Commissioner Grant reported that he attended the last Woodway Town Council meeting where they passed their 2023 budget, and he has been working hard to review the proposed City of Edmonds Budget. This week, Council Members have 756 pages to read through to prepare for their next meeting discussion. He provided information to Mr. McChesney regarding some potential crosswalk improvements.
Commissioner Grant said he spoke with the Interim Executive Director of the Washington Public Port Association (WPPA) regarding cybersecurity. They are progressing in helping them, and they have been getting some help from the state and federal governments. He has found that people want to help when you talk about 75 ports in the state because they never knew there were so many.
Commissioner Grant referred to the recent election, noting that it appears the Senate will be held by the democrats. This will be important to infrastructure because it means their local senator will remain the chair person. Even if the republicans win the house, it will be so close that it will be very hard to manage. Representative Larsen would be the minority on those committees, but they tend to work very well bipartisan. As congress slowly gets started in early 2023, they will start working on different grants.
Commissioner Preston said he also attended the EASC Coffee Chat regarding Sound Transit 3 where it was emphasized that, as currently proposed, the train would not stop at the Paine Field terminal.

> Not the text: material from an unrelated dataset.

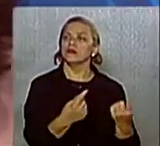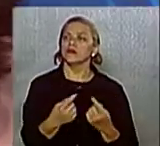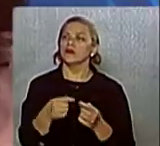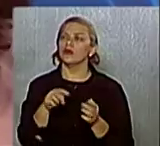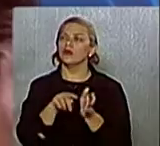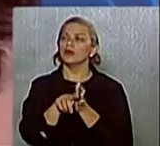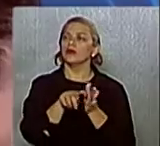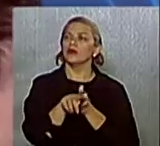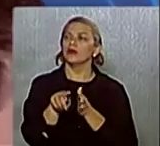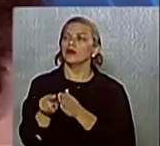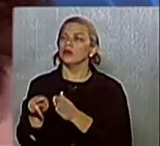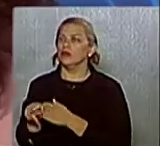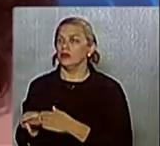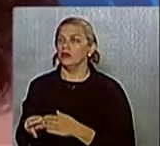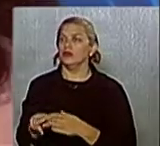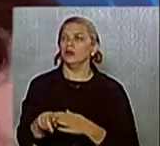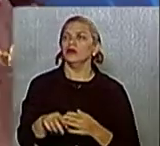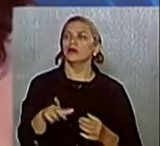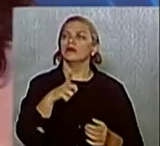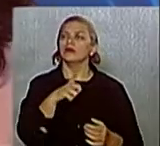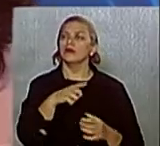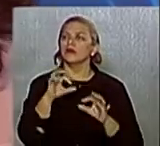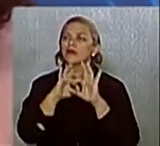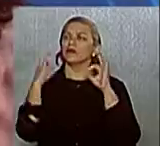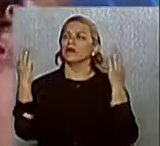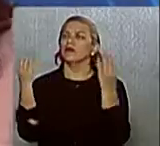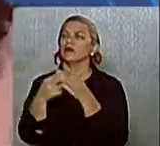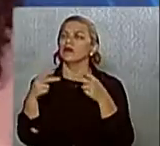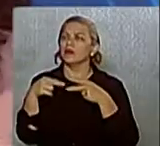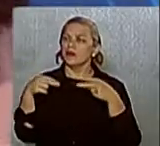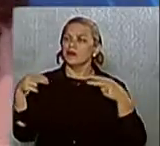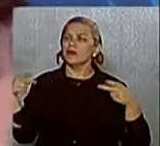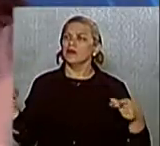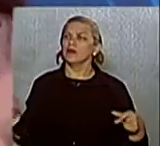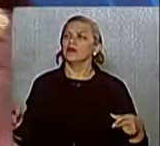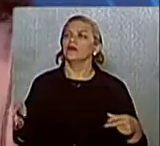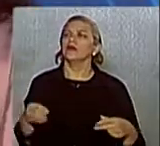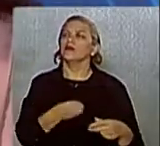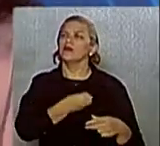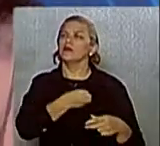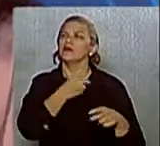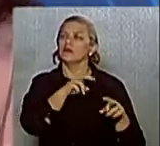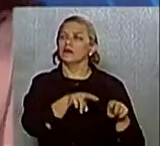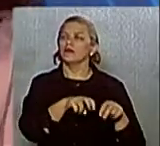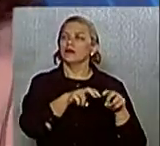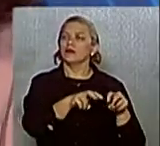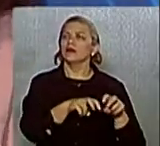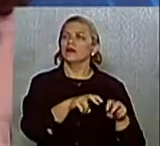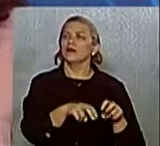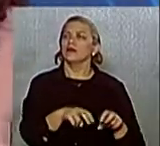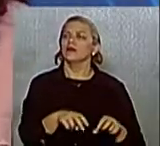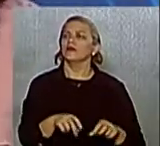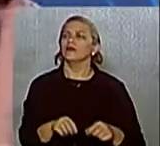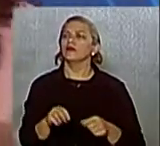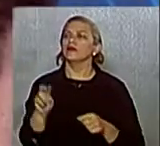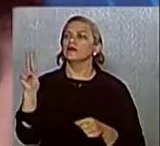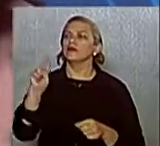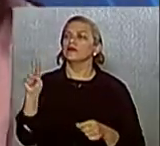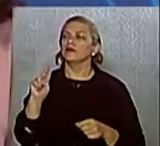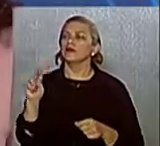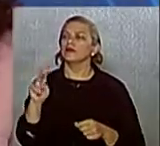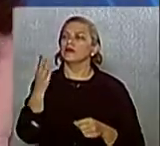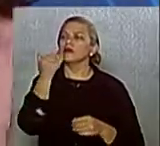muitas famílias que vivem na agricultura. Por que não usar para a merenda? É uma coisa mais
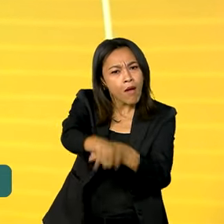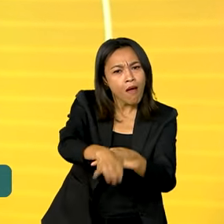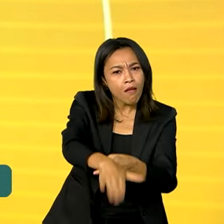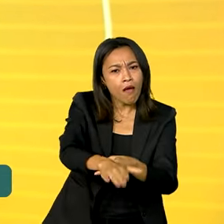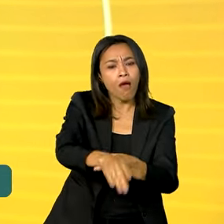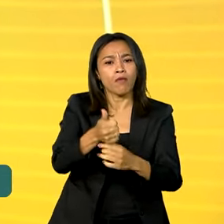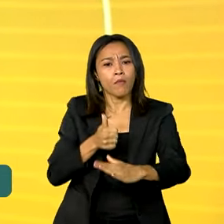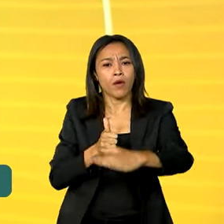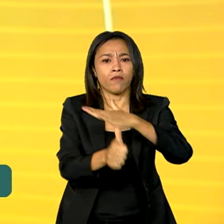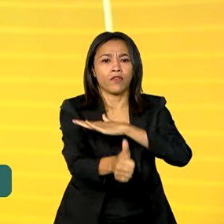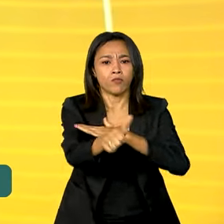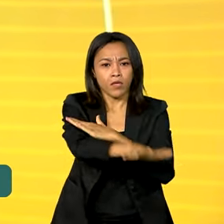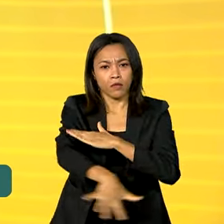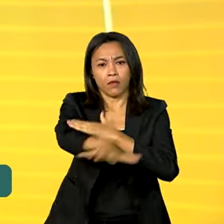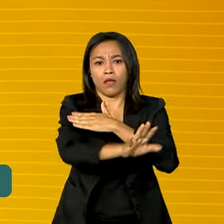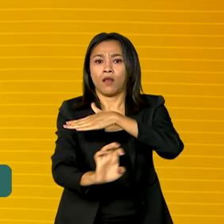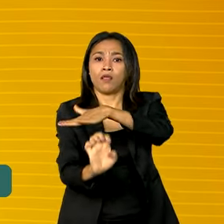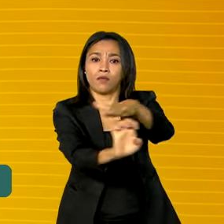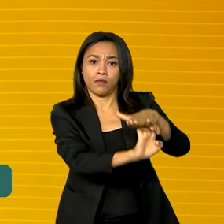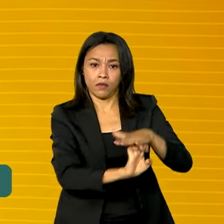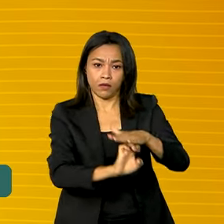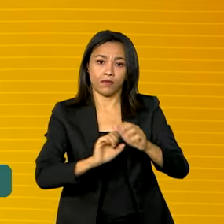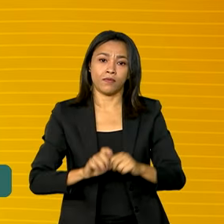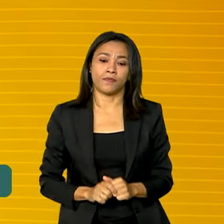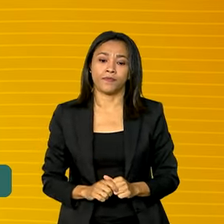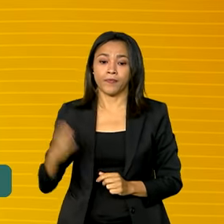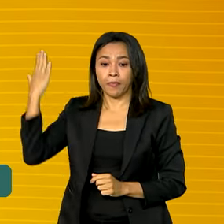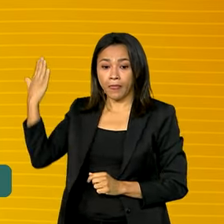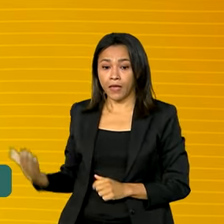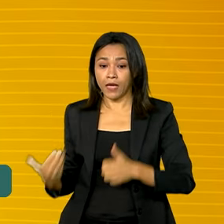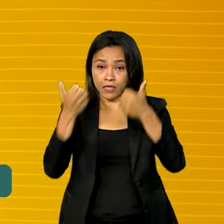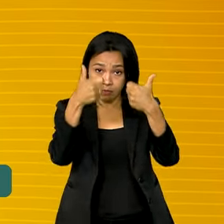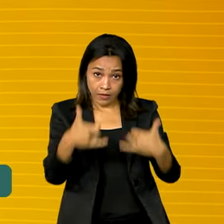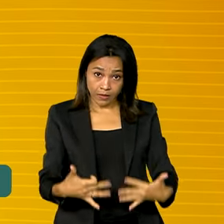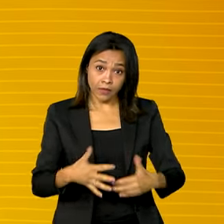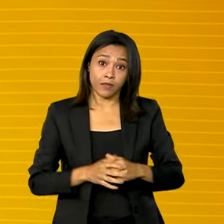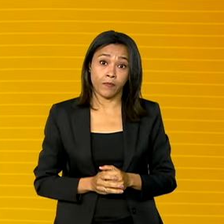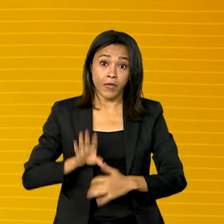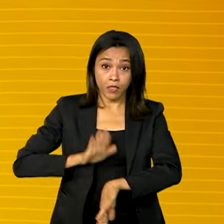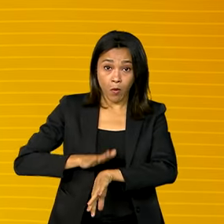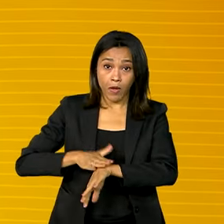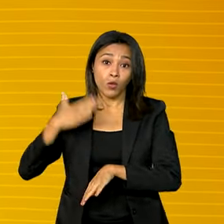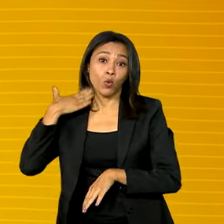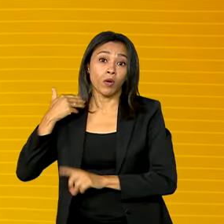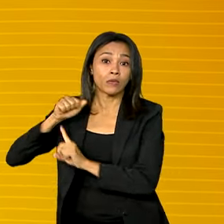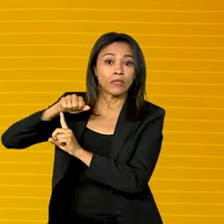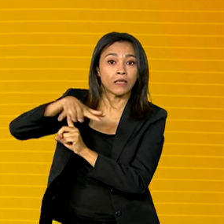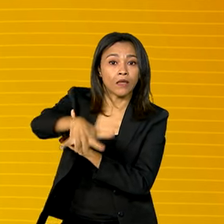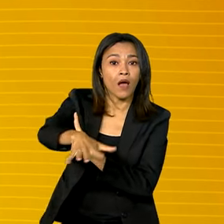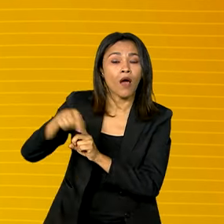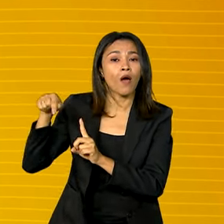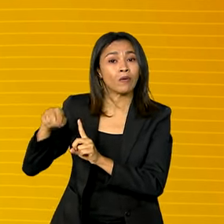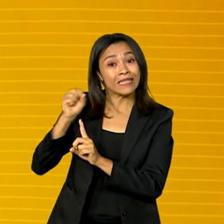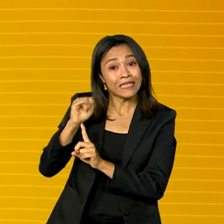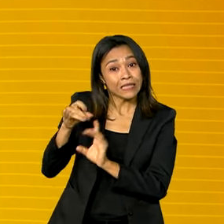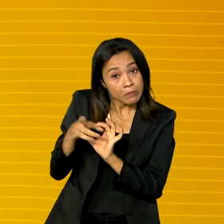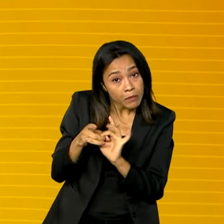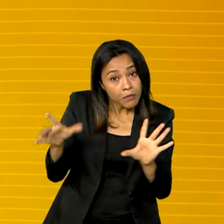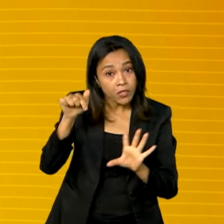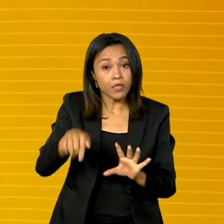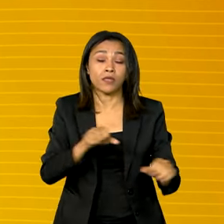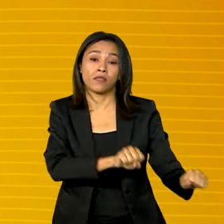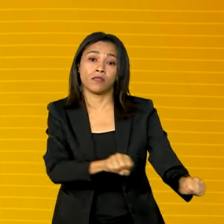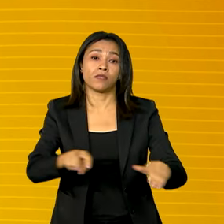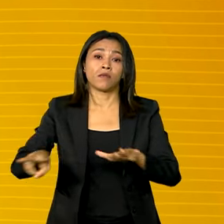investimento empresarial. Está nesse momento no Banco Central, se liberar essa semana,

However, that may change going forward.
Commissioner Preston said he also attended the Edmonds Downtown Alliance (ED) and Downtown Edmonds Merchants Association (DEMA) meeting. Most are paying the assessment, but some people who are not really benefiting from the group’s work are still refusing to pay. He expressed his belief that they need to reconsider their approach and think of other ways to work with businesses that don’t have walk-in customers.
Commissioner Preston said he attended a Washington Policy Center meeting where Todd Myers, their environmental guru was the presenter. He wrote a book called “Time to Think Small: How Nimble Environmental Technologies Can Solve the Planet’s Biggest Problems.” He plans to read the book and finds it very encouraging on the little things that can make big differences instead of big government making big changes and then being reluctant to alter direction as needed.
The Commission meeting was adjourned at 7:41 p.m.